И вдруг — шум и гам! Площадь была заполонена толпой со всем ее разноцветьем, со всем ее гулом и безгласием, суетой и неподвижностью. Ослы, верблюды, собаки, кошки. Куры, цыплята, индюшки, блеющие овцы. Сверху нещадно палило солнце, подобие тени можно было обрести лишь под аркадой, но туда уже набилось уйма народу: кто-то собирался в путь с моим караваном, кто-то, вроде Марии, пришел ради бессмысленного прощания. Мешки с зерном, бурдюки с вином и маслом, кувшины воды, груды тканей, сумок, сбруи. Крики грузчиков и воров — посягающих на груз, но вынужденных отступать перед плетками римских воинов. Кучи навоза и слетевшиеся к ним крапивницы, капустницы, оводы. Кого и чего тут только не было! Плачущие и писающие дети, матери, кормящие грудью, несмотря на скопище мух у младенческих глаз и своих сосков. Гноящиеся раны на руках и лицах, потухшие взоры, вздувшиеся от голода животы, ослепшие без лечения глаза! Прокаженные со своими колокольчиками. Полоумные. Старики!

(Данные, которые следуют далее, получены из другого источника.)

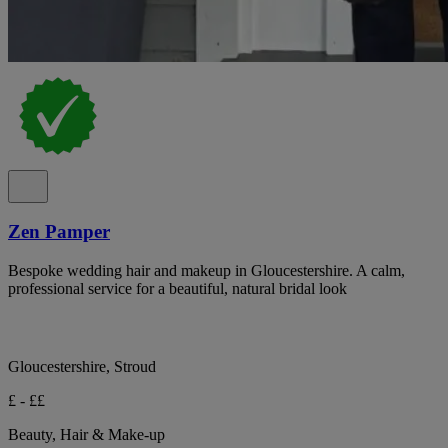
Zen Pamper
Bespoke wedding hair and makeup in Gloucestershire. A calm,
professional service for a beautiful, natural bridal look
Gloucestershire, Stroud
£ - ££
Beauty, Hair & Make-up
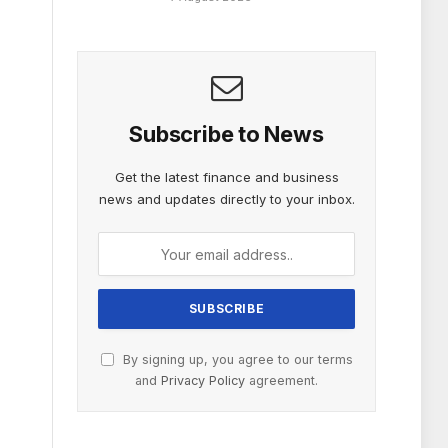
Subscribe to News
Get the latest finance and business
news and updates directly to your inbox.
By signing up, you agree to our terms
and
Privacy Policy
agreement.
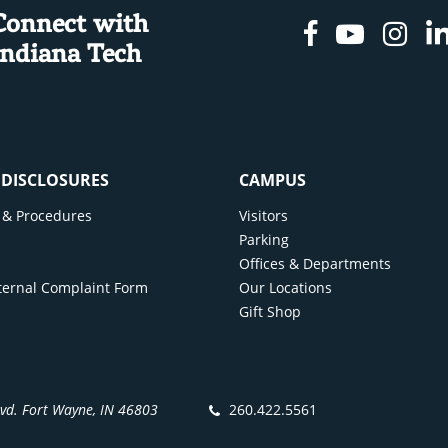
Connect with
Facebook
Youtu
In
Indiana Tech
& DISCLOSURES
CAMPUS
cy & Procedures
Visitors
y
Parking
Offices & Departments
ternal Complaint Form
Our Locations
Gift Shop
lvd. Fort Wayne, IN 46803
260.422.5561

Это зрелище было вполне обычным для большого скопления народу: так выглядит мир. Но я был молод и носил белые одежды, я собирался в дальнее странствие, призванное сыграть решающую роль в моей жизни (такая роль отводится каждому шагу, который ты предпринимаешь в юные годы), и, видя скверное устройство мира, не задавался вопросом, почему он так устроен. Рядом находилась мать, и все мои помыслы были о ней: я хотел, чтобы она жила дальше своей жизнью, как я буду жить своей. Меня бесила мысль о том, что все эти годы она, скорее всего, будет днями напролет стоять перед воротами и смотреть в переулок, ведущий к площади, — только бы не пропустить моего возвращения.

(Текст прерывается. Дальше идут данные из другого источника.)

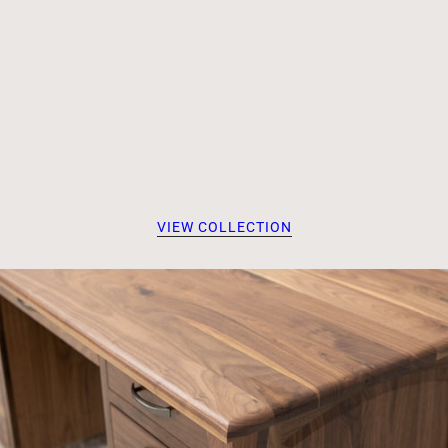
VIEW COLLECTION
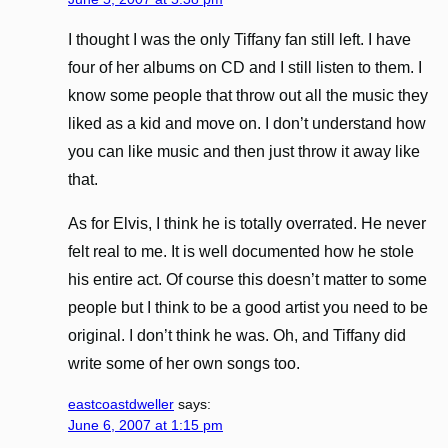
I thought I was the only Tiffany fan still left. I have
four of her albums on CD and I still listen to them. I
know some people that throw out all the music they
liked as a kid and move on. I don’t understand how
you can like music and then just throw it away like
that.
As for Elvis, I think he is totally overrated. He never
felt real to me. It is well documented how he stole
his entire act. Of course this doesn’t matter to some
people but I think to be a good artist you need to be
original. I don’t think he was. Oh, and Tiffany did
write some of her own songs too.
eastcoastdweller
says:
June 6, 2007 at 1:15 pm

Я крепко взял ее за руку и пробился сквозь толпу к равви Симону, который должен был стать моим провожатым и под опеку которого Мария согласилась передать меня. Я сам доложил о своем прибытии, и мне отвели место в караване. Пока я сгружал на землю вещи, Мария закидала равви Симона испуганными словесами. Это был отнюдь не первый его переход через пустыню, и он прекрасно знал, в какую минуту следует в очередной раз положить руку на материнское плечо. Он знал и многое другое, так что догадался рассказать про чудесные оазисы, через которые будет пролегать наш путь, и указать на воинов, которые будут сопровождать нас для защиты от разбойников. Он предусмотрел всё, но Марию это не успокоило.

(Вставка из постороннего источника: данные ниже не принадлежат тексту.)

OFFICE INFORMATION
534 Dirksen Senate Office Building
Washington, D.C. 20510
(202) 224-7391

Она уже чувствовала себя брошенной — вроде меня самого. Какие слова, какие поступки могли бы утешить ее, восполнить отсутствие радости по поводу предстоящего мне приключения?
Я был слишком молод, а потому не знал.
Я был слишком молод, а потому, когда караван потянулся из Назарета к пустыне, — в сопровождении женщин, детей, машущих вслед рук и платков, которые еще долго светлели на фоне серых крепостных стен и невыносимо медленно скрывались за холмами, — я с трудом заставлял себя смотреть назад, дабы выказать Марии положенное ей уважение. Наконец я повернул голову вперед, в сторону пустыни.
Постепенно и все остальные взоры обратились вперед. От расстилавшейся кругом пустыни меня охватило чувство необыкновенной свободы. Впервые в жизни я остался один, вне притяжения родителей, вне их влияния. Теперь я смогу разобраться в том, кто я такой. Я уже имел право надевать молитвенное покрывало, талит [4] , но пока что понимал одно: я назарянин. Осознание этого пришло ко мне после посещения ужасного Иерусалима, где со мной, однако, произошло и кое-что хорошее.
4
Ортодоксальный иудаизм предписывает мальчикам носить талит с 13 лет.